[TASK MATERIAL]

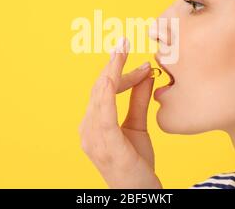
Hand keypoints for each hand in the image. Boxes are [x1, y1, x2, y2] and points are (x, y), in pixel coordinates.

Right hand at [78, 38, 161, 188]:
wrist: (139, 191)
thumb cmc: (136, 162)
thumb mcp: (137, 125)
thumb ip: (138, 101)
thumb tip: (146, 75)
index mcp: (94, 124)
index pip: (104, 90)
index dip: (120, 73)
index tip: (142, 64)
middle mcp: (88, 128)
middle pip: (100, 88)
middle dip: (114, 65)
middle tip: (125, 43)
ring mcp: (93, 136)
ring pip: (100, 94)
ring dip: (112, 70)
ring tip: (121, 49)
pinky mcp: (104, 142)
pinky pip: (104, 112)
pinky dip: (108, 91)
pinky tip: (113, 75)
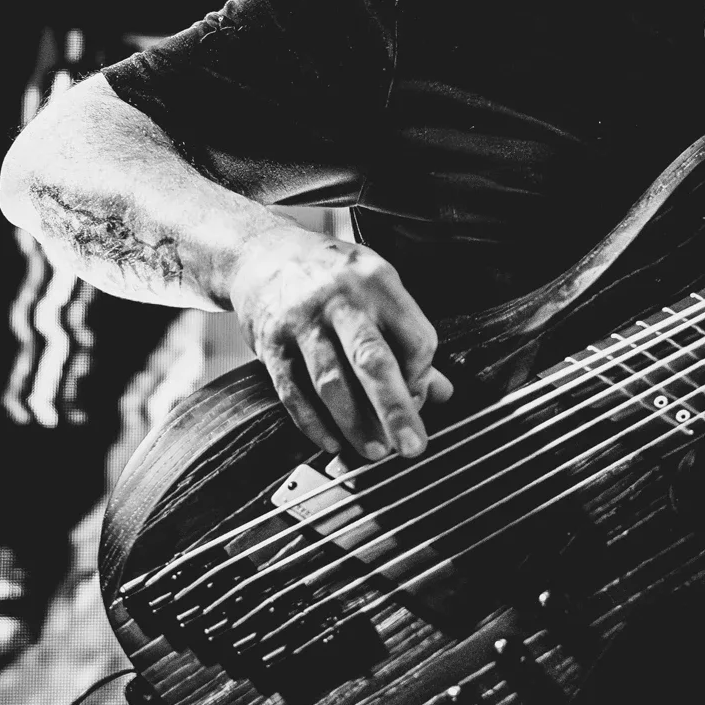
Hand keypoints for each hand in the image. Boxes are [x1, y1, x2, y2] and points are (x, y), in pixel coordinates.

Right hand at [226, 229, 452, 464]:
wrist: (262, 254)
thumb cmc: (331, 275)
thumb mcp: (379, 289)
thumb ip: (409, 339)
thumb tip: (442, 392)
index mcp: (378, 283)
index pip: (416, 339)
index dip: (422, 378)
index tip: (420, 398)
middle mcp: (341, 299)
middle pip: (373, 360)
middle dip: (396, 409)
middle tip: (411, 446)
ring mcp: (303, 322)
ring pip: (331, 382)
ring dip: (355, 424)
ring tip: (374, 451)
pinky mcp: (272, 344)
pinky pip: (294, 391)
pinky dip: (313, 422)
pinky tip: (331, 440)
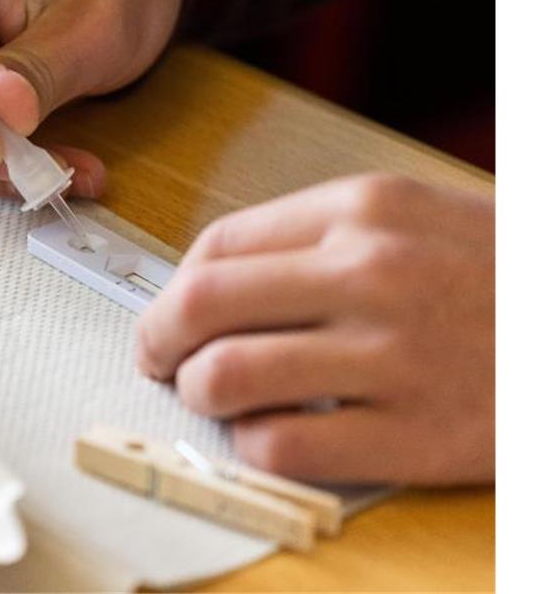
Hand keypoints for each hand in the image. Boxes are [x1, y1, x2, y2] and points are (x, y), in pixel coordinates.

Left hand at [136, 174, 493, 484]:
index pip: (216, 247)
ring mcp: (393, 354)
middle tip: (156, 359)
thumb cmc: (501, 273)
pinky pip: (285, 446)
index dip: (171, 288)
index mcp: (364, 210)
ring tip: (212, 398)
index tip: (168, 315)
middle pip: (200, 305)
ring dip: (198, 393)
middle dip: (156, 340)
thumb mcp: (415, 218)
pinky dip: (254, 447)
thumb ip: (317, 239)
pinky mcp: (416, 433)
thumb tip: (215, 281)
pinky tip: (270, 435)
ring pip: (227, 376)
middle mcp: (370, 273)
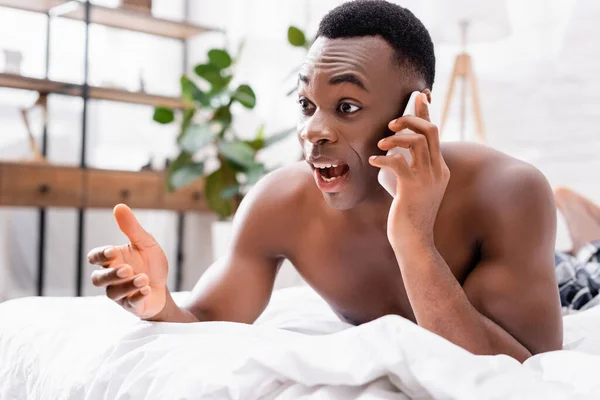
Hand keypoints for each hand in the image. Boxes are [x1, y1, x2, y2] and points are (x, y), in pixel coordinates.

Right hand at [88, 204, 168, 318]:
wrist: (163, 286)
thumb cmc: (149, 263)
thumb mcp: (145, 243)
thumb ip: (132, 228)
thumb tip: (119, 206)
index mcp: (112, 260)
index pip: (95, 257)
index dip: (100, 255)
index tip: (112, 251)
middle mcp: (111, 278)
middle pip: (98, 278)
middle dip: (111, 274)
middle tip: (127, 269)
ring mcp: (120, 294)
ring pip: (112, 292)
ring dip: (127, 285)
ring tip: (143, 278)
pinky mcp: (131, 305)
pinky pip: (130, 303)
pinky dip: (137, 296)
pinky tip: (147, 290)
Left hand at [369, 93, 449, 248]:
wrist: (415, 243)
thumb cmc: (409, 217)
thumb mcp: (412, 189)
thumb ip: (409, 170)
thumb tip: (395, 154)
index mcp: (439, 169)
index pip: (434, 133)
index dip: (425, 112)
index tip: (418, 96)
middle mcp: (437, 171)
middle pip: (430, 130)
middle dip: (410, 119)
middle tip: (391, 122)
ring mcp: (427, 179)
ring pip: (416, 142)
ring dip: (395, 137)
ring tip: (380, 145)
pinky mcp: (412, 188)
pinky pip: (398, 162)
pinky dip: (383, 158)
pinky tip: (374, 163)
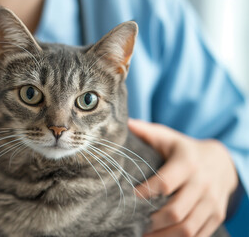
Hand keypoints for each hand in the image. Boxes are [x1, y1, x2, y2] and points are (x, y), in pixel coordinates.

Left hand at [129, 119, 237, 236]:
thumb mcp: (168, 138)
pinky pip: (199, 235)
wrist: (222, 162)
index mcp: (187, 163)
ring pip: (188, 228)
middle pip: (176, 210)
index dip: (147, 192)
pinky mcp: (216, 216)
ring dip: (164, 236)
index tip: (131, 197)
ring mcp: (212, 202)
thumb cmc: (185, 150)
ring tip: (144, 235)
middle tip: (135, 223)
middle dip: (153, 221)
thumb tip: (125, 123)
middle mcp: (202, 184)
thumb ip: (147, 132)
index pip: (165, 182)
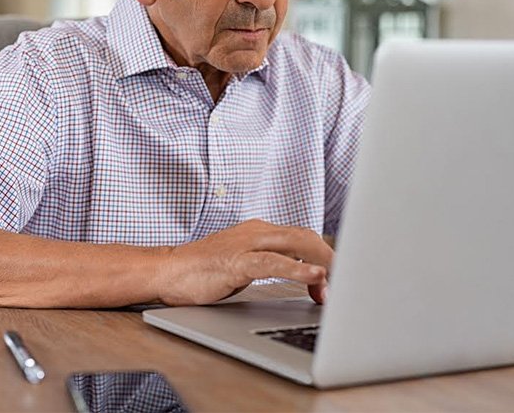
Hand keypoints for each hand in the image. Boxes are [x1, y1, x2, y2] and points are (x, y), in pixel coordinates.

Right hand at [154, 220, 332, 306]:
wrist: (166, 271)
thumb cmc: (203, 271)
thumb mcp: (244, 264)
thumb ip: (271, 265)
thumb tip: (306, 280)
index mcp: (259, 231)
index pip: (303, 236)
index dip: (325, 255)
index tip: (339, 278)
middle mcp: (255, 232)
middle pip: (306, 236)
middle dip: (331, 258)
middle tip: (347, 282)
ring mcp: (245, 244)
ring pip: (295, 244)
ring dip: (322, 263)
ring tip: (340, 280)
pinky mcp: (235, 262)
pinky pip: (272, 263)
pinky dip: (298, 269)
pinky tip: (315, 277)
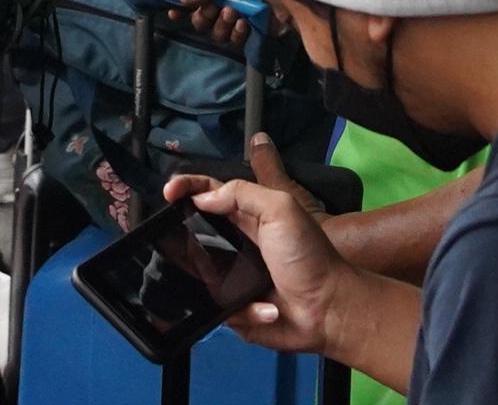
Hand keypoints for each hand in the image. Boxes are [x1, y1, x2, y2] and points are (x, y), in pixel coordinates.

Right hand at [164, 138, 416, 383]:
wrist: (329, 310)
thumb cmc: (309, 257)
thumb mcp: (281, 209)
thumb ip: (241, 194)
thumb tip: (202, 198)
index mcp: (249, 215)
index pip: (209, 193)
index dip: (187, 188)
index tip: (168, 192)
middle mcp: (237, 244)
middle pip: (195, 233)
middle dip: (182, 237)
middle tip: (174, 240)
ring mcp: (234, 277)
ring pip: (199, 274)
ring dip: (209, 278)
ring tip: (232, 281)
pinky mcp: (235, 308)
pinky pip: (218, 307)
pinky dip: (241, 308)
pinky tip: (265, 307)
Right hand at [176, 0, 258, 49]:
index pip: (194, 2)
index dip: (181, 9)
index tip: (172, 13)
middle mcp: (225, 5)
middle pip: (201, 23)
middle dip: (204, 18)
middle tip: (215, 10)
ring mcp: (238, 21)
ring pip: (217, 34)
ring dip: (222, 25)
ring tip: (234, 12)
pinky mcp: (252, 34)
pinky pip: (235, 42)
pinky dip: (237, 33)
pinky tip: (245, 23)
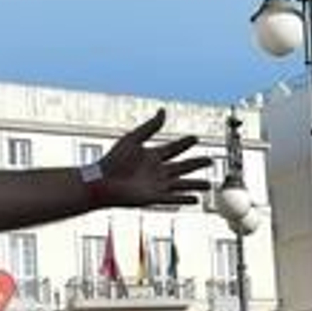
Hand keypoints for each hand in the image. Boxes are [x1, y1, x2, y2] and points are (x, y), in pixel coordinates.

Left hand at [96, 110, 210, 207]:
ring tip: (209, 184)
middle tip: (210, 160)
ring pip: (182, 184)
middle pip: (183, 166)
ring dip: (196, 184)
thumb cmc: (113, 160)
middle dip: (197, 163)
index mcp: (152, 155)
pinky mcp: (155, 197)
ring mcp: (157, 185)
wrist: (101, 182)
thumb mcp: (133, 139)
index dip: (185, 143)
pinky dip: (185, 199)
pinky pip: (174, 198)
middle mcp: (158, 170)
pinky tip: (196, 200)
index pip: (174, 148)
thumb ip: (150, 127)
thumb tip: (163, 110)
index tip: (195, 138)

[/TASK MATERIAL]

=== WHAT TO PRODUCE ===
Look above for the line containing "pinky dip: (254, 447)", then write out every line from there down to the line containing "wrist: (163, 286)", that line included, with no pictures.

=== EXERCISE ANSWER ===
pinky dip: (254, 447)
thumb ip: (317, 239)
pinky mcp: (416, 433)
thumb tip: (215, 281)
pinky tip: (270, 435)
ring pip: (227, 376)
middle mcp: (370, 273)
Hand keypoints for each hand in the image. Boxes are [x1, y1, x2, y2] and points are (x, y), in pixel coordinates.

Right hand at [88, 204, 168, 318]:
wrist: (163, 286)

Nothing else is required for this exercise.